The ICA can be implemented by invoking the `icaimax`

function of the `ica`

library.

```
if(!require("ica")) install.packages("ica")
library(ica)
```

ICA using the information-maximization (Infomax) approach can be performed on a brain image data matrix with the number of components as 2 in the following way.

`imod = icaimax(SB1,2)`

In this case, the weights are extracted as follows and plotted on the brain image in the same way.

```
Q = imod$M[,1]
outstat1 = rec(Q, img1$imagedim, B=B1, mask=img1$brainpos)
coat(template, outstat1)
```

The package for drawing more informative dendrograms is loaded.

`library(dendextend)`

By inputting fit111, which is the result of PCA being applied to the
`hcmsma`

function by the `msma`

function,
hierarchical clustering with the score as input is executed.

`hcmsma111 = hcmsma(fit111)`

The next step is to plot and draw the dendrogram.

```
dend = as.dendrogram(hcmsma111$hcout)
d1 = color_branches(dend, k=4, groupLabels=TRUE)
labels_colors(d1) = Z[as.numeric(labels(d1))]+1
plot(d1)
```

The data was set to be divided into four clusters. The number at the bottom of the dendrogram is the subject number, where black is the control and red is the case.
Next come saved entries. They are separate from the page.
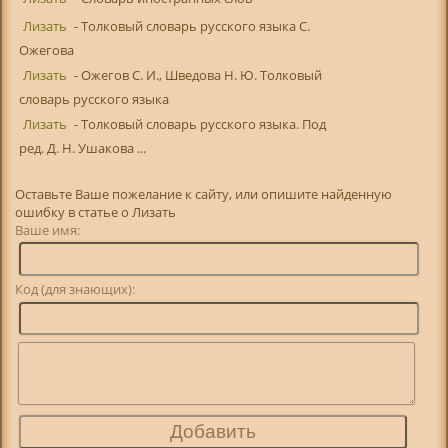
Лизать
- Толковый словарь русского языка С.
Ожегова
Лизать
- Ожегов С. И., Шведова Н. Ю. Толковый
словарь русского языка
Лизать
- Толковый словарь русского языка. Под
ред. Д. Н. Ушакова ...
Оставьте Ваше пожелание к сайту, или опишите найденную
ошибку в статье о Лизать
Ваше имя:
Код (для знающих):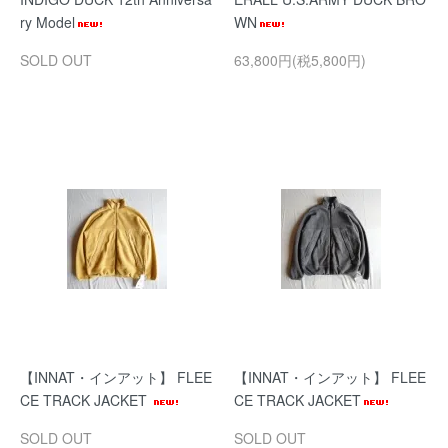
ry Model
WN
SOLD OUT
63,800円(税5,800円)
【INNAT・インアット】 FLEE
【INNAT・インアット】 FLEE
CE TRACK JACKET
CE TRACK JACKET
SOLD OUT
SOLD OUT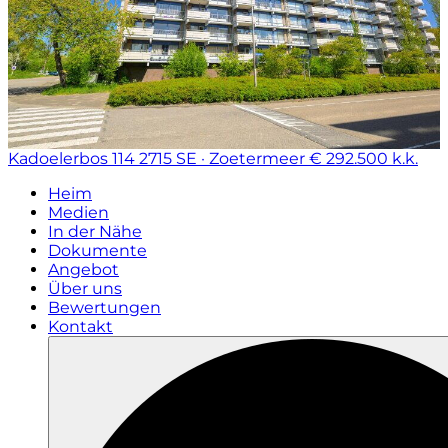
Kadoelerbos 114
2715 SE · Zoetermeer
€ 292.500 k.k.
Heim
Medien
In der Nähe
Dokumente
Angebot
Über uns
Bewertungen
Kontakt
It seems that clusters 1 and 2 have many cases, and cluster 4 also seems to have many cases. The number is summarized as the matrix with the case or control in the row and the cluster to belong in the column.

```
clus=cutree(d1, 4, order_clusters_as_data = FALSE)
clus=clus[as.character(1:length(clus))]
table(Z, clus)
```

As can be seen, the PCA score did not yield a cluster that completely bisected case and control.
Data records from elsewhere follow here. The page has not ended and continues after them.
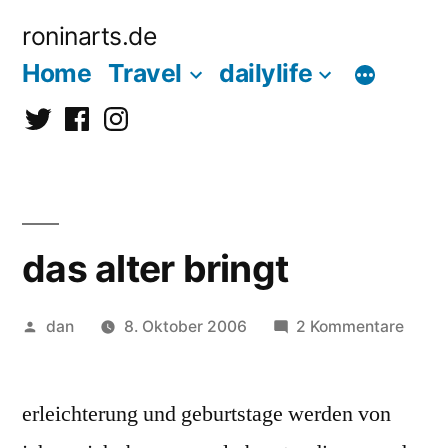
Zum
roninarts.de
Inhalt
Home
Travel
dailylife
springen
Twitter
Facebook
Instagramm
das alter bringt
Veröffentlicht
zu
dan
8. Oktober 2006
2 Kommentare
von
das
alter
erleichterung und geburtstage werden von
bring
Similarly, we performed clustering using the scores calculated from the sparse PCA.

```
hcmsma112 = hcmsma(fit112)
dend = as.dendrogram(hcmsma112$hcout)
d1 = color_branches(dend, k=4, groupLabels=TRUE)
labels_colors(d1) = Z[as.numeric(labels(d1))]+1
plot(d1)
clus=cutree(d1, 4, order_clusters_as_data = FALSE)
clus=clus[as.character(1:length(clus))]
table(Z, clus)
```

This result shows that case and control are more sparsely clustered.

Finally, we performed clustering with scores from the supervised sparse PCA.

```
hcmsma113 = hcmsma(fit113)
dend = as.dendrogram(hcmsma113$hcout)
d1 = color_branches(dend, k=4, groupLabels=TRUE)
labels_colors(d1) = Z[as.numeric(labels(d1))]+1
plot(d1)
clus=cutree(d1, 4, order_clusters_as_data = FALSE)
clus=clus[as.character(1:length(clus))]
table(Z, clus)
```

Because they are supervised by this case or control, the case and control are nicely clustered. This analysis indicates that the case is further divided into two clusters. For practical purposes, it may be useful for disease subtype classification.